TASK GOAL ->
Show every line from the entries that follow which holds the word "Instant".

***

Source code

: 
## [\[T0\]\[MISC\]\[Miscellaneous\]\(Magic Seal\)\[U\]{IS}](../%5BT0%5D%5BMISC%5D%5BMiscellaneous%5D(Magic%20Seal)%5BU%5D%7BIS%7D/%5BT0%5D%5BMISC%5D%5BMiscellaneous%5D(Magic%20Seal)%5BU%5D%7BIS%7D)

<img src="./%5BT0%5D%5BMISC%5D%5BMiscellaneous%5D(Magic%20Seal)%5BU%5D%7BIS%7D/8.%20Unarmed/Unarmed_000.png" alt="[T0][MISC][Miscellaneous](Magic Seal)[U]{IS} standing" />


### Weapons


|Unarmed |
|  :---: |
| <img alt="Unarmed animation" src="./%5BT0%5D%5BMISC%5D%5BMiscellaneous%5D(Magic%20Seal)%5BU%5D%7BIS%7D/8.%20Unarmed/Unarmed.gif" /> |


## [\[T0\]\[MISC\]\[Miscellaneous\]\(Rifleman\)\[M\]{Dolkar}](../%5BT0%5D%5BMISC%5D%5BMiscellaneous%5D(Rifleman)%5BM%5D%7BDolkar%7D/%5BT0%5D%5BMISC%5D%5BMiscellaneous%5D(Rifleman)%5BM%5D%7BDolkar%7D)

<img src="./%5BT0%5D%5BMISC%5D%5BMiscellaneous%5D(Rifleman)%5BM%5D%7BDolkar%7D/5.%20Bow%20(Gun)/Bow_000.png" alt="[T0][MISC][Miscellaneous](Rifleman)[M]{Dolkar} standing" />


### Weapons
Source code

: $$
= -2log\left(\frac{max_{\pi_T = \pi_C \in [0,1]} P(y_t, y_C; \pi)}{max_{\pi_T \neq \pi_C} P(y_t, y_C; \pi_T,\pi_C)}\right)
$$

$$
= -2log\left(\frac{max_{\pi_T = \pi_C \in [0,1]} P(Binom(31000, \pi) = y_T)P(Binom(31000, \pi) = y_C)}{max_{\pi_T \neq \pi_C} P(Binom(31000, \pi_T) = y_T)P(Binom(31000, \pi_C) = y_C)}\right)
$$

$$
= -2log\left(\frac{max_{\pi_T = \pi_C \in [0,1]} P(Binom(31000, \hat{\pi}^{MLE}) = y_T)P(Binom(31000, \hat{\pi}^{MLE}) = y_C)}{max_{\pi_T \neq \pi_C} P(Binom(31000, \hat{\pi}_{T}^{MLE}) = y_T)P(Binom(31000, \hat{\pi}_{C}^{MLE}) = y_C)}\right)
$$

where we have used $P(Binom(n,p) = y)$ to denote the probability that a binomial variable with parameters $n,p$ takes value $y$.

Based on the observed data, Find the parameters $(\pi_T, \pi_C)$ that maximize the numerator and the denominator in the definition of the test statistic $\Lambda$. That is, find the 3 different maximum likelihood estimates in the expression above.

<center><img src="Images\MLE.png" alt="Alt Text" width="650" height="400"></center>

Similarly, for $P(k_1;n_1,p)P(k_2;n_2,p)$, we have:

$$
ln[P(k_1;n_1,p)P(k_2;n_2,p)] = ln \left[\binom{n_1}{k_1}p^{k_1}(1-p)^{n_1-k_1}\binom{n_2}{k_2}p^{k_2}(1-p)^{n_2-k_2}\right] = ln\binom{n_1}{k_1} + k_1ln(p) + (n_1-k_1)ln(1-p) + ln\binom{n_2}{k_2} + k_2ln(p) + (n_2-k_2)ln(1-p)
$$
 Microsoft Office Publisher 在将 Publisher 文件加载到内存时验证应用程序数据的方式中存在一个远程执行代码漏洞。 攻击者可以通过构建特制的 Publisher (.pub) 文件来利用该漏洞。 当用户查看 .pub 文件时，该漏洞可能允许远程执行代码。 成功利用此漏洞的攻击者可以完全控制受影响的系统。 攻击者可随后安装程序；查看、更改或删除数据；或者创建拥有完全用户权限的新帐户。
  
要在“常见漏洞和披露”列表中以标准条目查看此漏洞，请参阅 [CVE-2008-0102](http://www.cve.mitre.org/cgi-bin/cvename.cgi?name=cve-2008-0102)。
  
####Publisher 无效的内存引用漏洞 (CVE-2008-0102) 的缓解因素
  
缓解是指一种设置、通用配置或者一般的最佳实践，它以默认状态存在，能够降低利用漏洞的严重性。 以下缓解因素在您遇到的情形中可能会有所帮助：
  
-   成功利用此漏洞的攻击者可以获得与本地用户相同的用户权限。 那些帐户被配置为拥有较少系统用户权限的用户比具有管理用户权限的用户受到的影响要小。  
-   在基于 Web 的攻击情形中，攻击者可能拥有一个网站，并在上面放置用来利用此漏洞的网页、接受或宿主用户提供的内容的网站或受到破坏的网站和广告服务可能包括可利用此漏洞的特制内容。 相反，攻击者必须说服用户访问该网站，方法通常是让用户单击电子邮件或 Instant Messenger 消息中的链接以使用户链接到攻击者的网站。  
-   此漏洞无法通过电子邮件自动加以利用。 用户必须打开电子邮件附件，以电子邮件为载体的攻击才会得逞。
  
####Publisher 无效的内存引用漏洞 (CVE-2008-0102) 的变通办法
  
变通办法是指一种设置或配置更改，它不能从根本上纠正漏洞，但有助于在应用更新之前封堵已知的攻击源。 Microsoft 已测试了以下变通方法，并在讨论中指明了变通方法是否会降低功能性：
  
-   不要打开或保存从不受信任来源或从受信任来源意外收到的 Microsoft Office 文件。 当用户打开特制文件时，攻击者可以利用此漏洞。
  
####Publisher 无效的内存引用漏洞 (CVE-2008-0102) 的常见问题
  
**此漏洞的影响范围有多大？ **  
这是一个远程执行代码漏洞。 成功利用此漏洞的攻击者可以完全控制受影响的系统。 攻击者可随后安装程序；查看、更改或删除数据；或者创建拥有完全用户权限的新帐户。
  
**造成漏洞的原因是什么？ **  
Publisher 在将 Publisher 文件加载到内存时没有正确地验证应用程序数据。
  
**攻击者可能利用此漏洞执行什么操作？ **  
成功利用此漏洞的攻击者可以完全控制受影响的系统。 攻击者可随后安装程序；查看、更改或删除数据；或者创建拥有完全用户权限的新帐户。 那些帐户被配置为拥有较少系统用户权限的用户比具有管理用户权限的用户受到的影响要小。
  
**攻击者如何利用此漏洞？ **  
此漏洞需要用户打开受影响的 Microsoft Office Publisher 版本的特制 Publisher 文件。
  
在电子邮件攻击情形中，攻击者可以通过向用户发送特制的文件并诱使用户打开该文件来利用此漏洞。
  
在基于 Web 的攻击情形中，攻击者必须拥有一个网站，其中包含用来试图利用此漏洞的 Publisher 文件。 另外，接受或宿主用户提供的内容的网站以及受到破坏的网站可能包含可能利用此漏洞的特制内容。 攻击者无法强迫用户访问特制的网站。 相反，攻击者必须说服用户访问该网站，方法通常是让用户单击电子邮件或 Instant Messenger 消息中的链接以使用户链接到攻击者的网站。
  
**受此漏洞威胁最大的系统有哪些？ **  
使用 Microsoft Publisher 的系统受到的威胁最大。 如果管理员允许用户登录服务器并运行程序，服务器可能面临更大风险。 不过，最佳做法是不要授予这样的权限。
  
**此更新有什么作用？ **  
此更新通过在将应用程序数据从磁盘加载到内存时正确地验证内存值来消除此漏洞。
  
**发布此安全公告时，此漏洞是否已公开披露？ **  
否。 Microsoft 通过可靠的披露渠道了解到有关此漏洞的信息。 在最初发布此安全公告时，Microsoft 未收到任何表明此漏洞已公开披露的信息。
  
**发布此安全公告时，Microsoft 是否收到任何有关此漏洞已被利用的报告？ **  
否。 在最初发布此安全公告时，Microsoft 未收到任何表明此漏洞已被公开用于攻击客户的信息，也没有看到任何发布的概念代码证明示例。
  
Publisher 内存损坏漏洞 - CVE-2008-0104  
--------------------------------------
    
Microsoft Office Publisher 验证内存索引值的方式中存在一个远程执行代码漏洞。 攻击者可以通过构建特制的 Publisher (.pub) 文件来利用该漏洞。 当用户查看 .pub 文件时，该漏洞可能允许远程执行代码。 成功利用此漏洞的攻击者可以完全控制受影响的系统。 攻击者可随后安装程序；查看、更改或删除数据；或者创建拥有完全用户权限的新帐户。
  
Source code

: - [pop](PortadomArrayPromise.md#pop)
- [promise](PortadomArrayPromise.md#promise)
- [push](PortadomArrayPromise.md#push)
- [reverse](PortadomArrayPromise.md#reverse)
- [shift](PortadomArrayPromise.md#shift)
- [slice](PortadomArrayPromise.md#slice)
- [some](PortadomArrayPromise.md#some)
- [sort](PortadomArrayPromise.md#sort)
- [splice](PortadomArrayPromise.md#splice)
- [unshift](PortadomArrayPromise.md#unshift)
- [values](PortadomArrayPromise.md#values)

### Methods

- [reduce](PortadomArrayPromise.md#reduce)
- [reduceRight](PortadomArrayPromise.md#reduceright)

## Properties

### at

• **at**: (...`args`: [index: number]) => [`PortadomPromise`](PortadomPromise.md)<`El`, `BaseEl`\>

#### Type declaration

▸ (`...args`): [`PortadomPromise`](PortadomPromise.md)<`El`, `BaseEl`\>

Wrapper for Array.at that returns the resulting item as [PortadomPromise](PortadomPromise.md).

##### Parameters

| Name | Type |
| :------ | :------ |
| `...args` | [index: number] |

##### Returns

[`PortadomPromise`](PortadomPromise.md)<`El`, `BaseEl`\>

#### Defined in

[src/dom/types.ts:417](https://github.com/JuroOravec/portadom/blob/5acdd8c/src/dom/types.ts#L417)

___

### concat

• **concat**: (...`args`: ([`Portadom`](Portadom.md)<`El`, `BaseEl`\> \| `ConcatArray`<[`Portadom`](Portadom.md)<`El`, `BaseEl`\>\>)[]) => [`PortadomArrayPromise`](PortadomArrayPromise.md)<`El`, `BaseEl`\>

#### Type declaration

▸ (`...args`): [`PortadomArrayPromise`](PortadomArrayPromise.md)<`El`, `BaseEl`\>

***

FINISHED EXERCISE ->
-   在基于 Web 的攻击情形中，攻击者可能拥有一个网站，并在上面放置用来利用此漏洞的网页、接受或宿主用户提供的内容的网站或受到破坏的网站和广告服务可能包括可利用此漏洞的特制内容。 相反，攻击者必须说服用户访问该网站，方法通常是让用户单击电子邮件或 Instant Messenger 消息中的链接以使用户链接到攻击者的网站。  
在基于 Web 的攻击情形中，攻击者必须拥有一个网站，其中包含用来试图利用此漏洞的 Publisher 文件。 另外，接受或宿主用户提供的内容的网站以及受到破坏的网站可能包含可能利用此漏洞的特制内容。 攻击者无法强迫用户访问特制的网站。 相反，攻击者必须说服用户访问该网站，方法通常是让用户单击电子邮件或 Instant Messenger 消息中的链接以使用户链接到攻击者的网站。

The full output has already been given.